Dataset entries
--- START ---

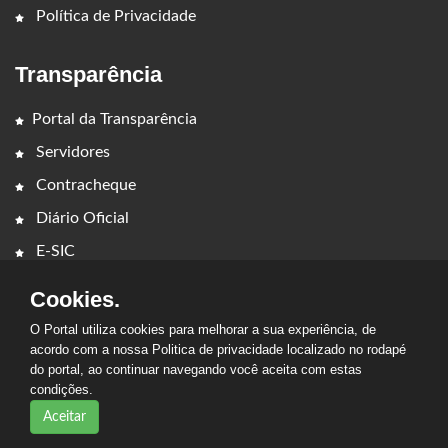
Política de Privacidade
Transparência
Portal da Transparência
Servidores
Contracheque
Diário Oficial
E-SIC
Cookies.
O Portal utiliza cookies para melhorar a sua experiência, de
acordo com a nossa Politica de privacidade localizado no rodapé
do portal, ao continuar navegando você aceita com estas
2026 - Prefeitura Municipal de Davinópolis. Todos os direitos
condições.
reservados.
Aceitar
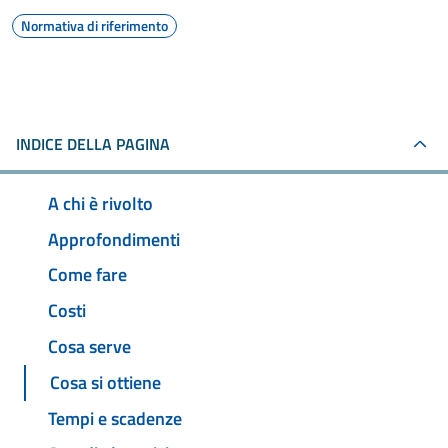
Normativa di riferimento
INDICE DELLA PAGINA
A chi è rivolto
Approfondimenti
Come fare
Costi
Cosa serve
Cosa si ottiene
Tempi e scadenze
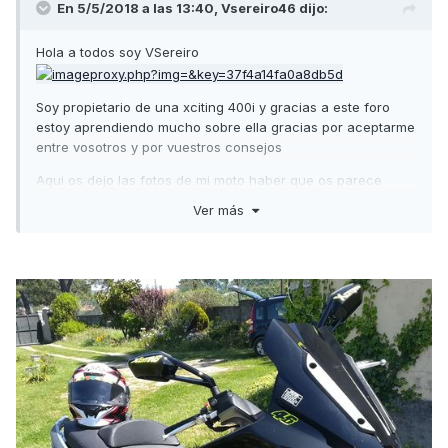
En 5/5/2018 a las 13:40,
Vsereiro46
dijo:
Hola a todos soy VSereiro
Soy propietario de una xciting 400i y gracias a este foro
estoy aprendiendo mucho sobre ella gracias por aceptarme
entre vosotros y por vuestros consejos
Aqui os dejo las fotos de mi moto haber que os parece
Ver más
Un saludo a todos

--- END ---
--- START ---

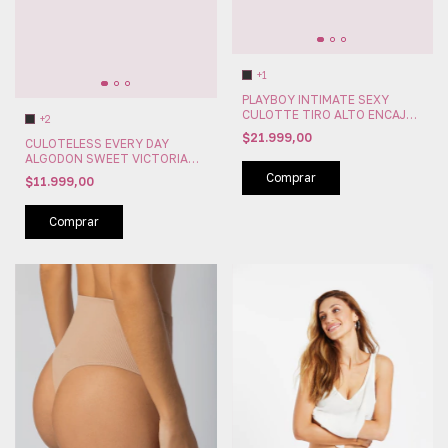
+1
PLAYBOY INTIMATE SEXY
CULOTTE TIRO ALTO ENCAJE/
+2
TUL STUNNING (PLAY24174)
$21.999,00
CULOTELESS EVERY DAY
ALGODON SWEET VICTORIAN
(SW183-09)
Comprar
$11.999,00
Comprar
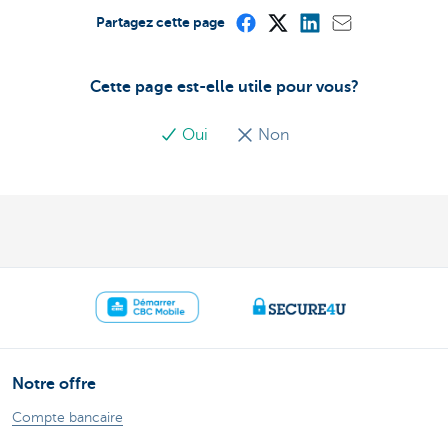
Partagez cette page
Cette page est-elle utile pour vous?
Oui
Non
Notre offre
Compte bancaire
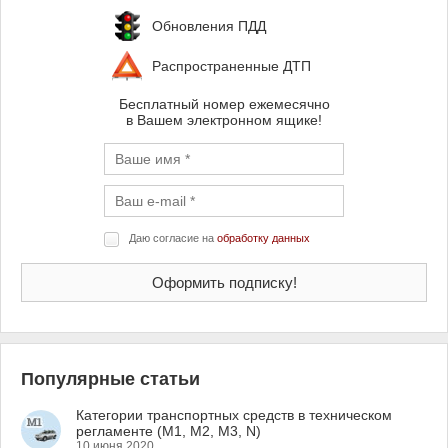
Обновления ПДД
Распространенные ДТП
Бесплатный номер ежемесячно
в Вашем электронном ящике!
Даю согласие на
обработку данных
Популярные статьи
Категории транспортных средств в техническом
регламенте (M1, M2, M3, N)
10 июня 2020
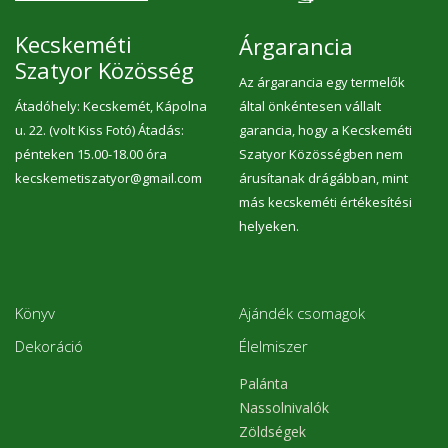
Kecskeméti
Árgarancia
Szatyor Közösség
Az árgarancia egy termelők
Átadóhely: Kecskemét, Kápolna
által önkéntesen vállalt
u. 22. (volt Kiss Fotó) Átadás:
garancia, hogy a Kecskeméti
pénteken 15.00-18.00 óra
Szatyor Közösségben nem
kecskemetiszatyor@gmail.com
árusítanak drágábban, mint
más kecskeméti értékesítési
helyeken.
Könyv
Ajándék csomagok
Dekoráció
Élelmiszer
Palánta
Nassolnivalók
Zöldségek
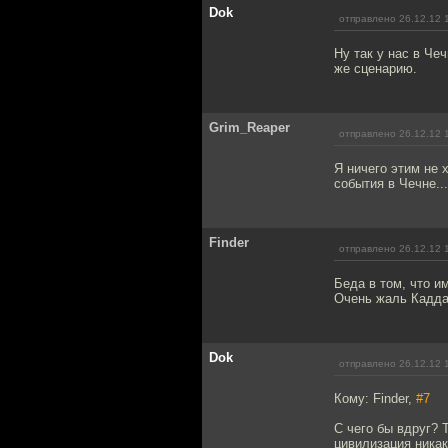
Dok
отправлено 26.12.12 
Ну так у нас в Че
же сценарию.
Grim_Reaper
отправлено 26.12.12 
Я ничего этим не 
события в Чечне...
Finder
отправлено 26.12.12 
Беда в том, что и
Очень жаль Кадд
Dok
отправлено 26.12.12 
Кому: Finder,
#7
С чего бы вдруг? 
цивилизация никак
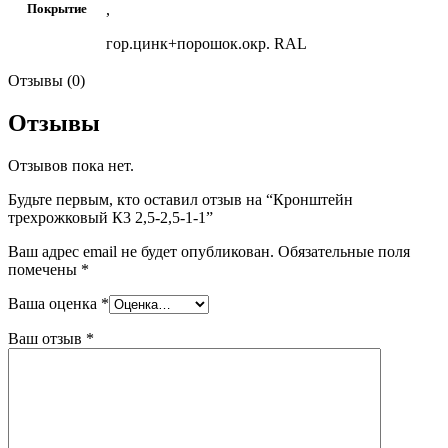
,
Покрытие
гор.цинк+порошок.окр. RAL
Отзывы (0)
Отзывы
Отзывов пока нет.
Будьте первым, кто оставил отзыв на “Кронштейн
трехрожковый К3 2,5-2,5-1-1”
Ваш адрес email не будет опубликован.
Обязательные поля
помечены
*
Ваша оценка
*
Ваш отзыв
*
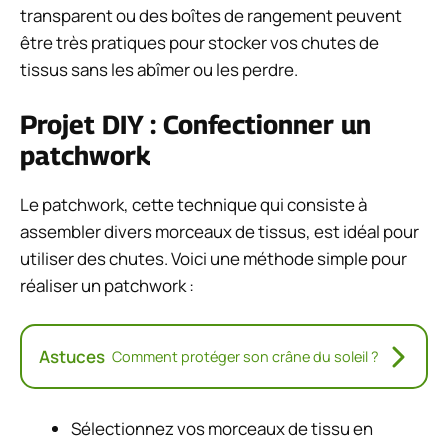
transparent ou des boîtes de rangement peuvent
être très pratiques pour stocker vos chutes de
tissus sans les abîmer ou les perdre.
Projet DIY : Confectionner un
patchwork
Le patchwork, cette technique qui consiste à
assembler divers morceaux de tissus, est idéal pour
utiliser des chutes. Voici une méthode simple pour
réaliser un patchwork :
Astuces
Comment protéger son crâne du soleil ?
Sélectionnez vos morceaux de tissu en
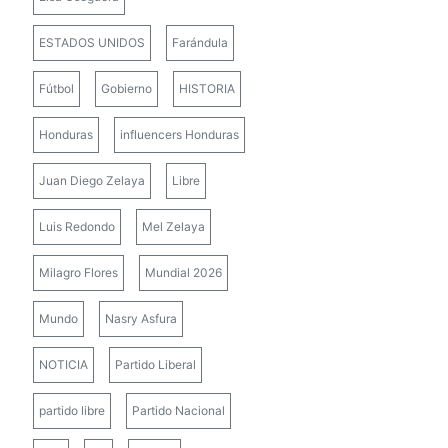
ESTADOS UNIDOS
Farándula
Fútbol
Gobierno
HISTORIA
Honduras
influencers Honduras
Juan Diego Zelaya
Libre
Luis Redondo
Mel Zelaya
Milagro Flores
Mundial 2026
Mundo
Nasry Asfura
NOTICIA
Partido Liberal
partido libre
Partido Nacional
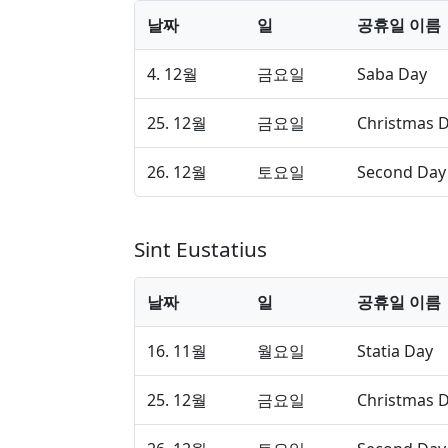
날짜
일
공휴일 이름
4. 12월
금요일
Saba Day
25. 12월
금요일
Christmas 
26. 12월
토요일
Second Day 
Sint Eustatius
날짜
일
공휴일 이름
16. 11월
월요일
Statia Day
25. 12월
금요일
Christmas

--- END ---

### WORK INSTRUCTION
Please write out, exactly as they appear above, only the lines in the stretch from the line with "Política de Privacidade" through the line with "do portal, ao".

### SOLUTION
Política de Privacidade
Transparência
Portal da Transparência
Servidores
Contracheque
Diário Oficial
E-SIC
Cookies.
O Portal utiliza cookies para melhorar a sua experiência, de
acordo com a nossa Politica de privacidade localizado no rodapé
do portal, ao continuar navegando você aceita com estas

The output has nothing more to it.